In general, we tried to remain aware of what was permitted in public space. If our message was too radical, we risked both access as well as a broader public reception.
In the catalog to current Gran Fury exhibition photographs of the famous “Kissing Doesn’t Kill: Greed and Indifference Do” with the inter-racial and male to male kissing scratched out (although female to female was not touched), what did this tell you about American tolerance?

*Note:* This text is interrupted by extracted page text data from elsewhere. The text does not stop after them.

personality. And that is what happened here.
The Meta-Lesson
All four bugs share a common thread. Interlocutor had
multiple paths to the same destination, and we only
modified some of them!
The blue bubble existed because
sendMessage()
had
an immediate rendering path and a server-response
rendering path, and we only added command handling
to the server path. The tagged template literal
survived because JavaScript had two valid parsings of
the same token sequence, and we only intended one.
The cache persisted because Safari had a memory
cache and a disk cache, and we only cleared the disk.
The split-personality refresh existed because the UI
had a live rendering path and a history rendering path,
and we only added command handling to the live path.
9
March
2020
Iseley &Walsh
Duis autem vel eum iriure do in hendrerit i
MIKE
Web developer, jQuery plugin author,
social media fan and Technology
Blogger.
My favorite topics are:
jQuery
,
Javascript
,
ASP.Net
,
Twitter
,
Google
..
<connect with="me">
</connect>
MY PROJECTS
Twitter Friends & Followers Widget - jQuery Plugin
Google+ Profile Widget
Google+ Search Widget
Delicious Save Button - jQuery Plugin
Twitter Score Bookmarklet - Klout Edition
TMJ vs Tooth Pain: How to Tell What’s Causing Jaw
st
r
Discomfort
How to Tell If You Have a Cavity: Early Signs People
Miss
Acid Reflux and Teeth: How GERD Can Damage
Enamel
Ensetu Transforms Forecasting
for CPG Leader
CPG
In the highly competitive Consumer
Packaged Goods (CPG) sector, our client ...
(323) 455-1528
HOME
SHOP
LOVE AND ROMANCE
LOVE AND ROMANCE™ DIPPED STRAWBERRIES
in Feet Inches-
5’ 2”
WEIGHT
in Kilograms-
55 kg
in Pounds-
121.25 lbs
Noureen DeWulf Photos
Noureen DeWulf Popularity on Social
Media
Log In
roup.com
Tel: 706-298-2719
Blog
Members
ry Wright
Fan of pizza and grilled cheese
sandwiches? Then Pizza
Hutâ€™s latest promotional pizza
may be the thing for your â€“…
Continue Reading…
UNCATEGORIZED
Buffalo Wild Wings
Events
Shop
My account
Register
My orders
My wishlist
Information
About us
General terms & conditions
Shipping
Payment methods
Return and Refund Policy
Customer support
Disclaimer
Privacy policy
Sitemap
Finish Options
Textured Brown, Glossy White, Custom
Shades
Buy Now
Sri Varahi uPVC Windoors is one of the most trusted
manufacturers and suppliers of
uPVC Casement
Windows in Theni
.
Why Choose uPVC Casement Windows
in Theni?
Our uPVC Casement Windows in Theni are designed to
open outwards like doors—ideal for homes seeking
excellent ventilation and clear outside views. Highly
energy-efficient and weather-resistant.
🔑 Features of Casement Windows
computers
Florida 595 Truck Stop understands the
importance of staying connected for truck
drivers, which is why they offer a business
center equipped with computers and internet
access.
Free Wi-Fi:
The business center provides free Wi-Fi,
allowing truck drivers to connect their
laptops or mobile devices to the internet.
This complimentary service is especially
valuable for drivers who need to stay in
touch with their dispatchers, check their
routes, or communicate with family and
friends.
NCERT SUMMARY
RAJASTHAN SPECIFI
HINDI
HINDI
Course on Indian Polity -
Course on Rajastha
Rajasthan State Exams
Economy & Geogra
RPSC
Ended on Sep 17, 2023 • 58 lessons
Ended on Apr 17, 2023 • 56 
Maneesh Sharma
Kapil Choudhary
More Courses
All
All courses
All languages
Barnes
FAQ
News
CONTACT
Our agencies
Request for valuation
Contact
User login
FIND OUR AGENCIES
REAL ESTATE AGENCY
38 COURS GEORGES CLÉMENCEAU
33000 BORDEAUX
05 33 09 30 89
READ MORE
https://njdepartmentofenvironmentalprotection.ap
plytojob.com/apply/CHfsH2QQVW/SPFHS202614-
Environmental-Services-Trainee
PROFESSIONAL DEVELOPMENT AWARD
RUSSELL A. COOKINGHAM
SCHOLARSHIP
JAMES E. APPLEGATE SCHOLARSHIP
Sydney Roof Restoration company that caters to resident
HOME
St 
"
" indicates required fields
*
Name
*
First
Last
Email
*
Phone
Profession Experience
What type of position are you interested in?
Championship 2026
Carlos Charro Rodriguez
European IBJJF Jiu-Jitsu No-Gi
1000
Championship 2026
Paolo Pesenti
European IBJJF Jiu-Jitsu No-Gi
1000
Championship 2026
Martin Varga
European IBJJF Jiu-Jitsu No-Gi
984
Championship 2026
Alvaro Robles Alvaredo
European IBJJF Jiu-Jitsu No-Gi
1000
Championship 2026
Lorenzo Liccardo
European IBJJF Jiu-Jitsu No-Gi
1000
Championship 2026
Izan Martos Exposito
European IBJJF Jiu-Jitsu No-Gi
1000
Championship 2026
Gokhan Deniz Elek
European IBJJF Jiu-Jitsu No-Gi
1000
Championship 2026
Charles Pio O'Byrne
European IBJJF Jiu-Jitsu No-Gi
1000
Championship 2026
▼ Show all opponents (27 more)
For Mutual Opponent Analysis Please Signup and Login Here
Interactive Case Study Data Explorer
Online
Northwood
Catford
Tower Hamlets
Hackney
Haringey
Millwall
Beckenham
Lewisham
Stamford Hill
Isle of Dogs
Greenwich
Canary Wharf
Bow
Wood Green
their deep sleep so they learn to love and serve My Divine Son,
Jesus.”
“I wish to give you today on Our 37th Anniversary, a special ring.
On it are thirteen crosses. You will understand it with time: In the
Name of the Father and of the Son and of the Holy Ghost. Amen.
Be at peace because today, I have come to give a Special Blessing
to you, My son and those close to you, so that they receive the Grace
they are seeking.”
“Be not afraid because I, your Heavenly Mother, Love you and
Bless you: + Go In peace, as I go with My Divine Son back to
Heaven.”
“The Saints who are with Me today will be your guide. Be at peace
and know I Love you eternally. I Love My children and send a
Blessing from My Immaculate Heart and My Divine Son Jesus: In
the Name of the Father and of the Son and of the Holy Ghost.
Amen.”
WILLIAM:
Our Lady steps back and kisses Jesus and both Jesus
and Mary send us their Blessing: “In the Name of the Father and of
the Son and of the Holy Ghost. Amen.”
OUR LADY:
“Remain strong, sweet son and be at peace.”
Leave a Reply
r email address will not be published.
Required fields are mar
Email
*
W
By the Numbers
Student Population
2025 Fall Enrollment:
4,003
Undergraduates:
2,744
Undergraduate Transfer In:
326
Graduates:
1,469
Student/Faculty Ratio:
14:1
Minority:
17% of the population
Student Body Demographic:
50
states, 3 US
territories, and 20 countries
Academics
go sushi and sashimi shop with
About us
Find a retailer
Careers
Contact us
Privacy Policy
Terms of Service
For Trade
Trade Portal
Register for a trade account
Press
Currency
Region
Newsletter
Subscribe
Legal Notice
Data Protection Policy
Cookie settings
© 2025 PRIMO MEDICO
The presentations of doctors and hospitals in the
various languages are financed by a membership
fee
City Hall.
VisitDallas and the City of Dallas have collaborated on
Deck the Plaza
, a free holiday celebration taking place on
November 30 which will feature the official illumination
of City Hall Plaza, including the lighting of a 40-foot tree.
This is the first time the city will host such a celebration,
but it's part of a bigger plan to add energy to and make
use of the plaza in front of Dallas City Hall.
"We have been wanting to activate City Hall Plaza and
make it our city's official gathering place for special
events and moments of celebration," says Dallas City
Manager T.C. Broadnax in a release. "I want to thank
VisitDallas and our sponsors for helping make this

Although it would be tempting to conclude that it reveals a greater acceptance of lesbians than gay men, as that defacement occurred in San Francisco, it may simply demonstrate a strain of lesbian separatism more than anything else. The heterosexual interracial couple in the image was erased as well.
So much of Gran Fury’s work, which appeared radical then, has been co-opted or adopted by mainstream image-makers. Does this make you proud or not?
At the very least, it suggests that our imagery became part of a vocabulary, so yes, that’s nice to know.
How would you describe Gran Fury’s legacy?
Perhaps we take our greatest satisfaction in the achievements of the broader movement – the ways in which the drug approval process was accelerated, the inclusion of patient groups in that process, the reduction of pricing for life saving drugs, the broader movement to make health care more affordable and increase access for all Americans. If we had a role in advancing the ways in which political and social dissent harnessed the power of media to communicate a more radical politics, then that also. But perhaps in that sense we were the product of many other broader forces that propelled these things. In many ways, we were just at the right place at the right time to have been allowed to operate as we did.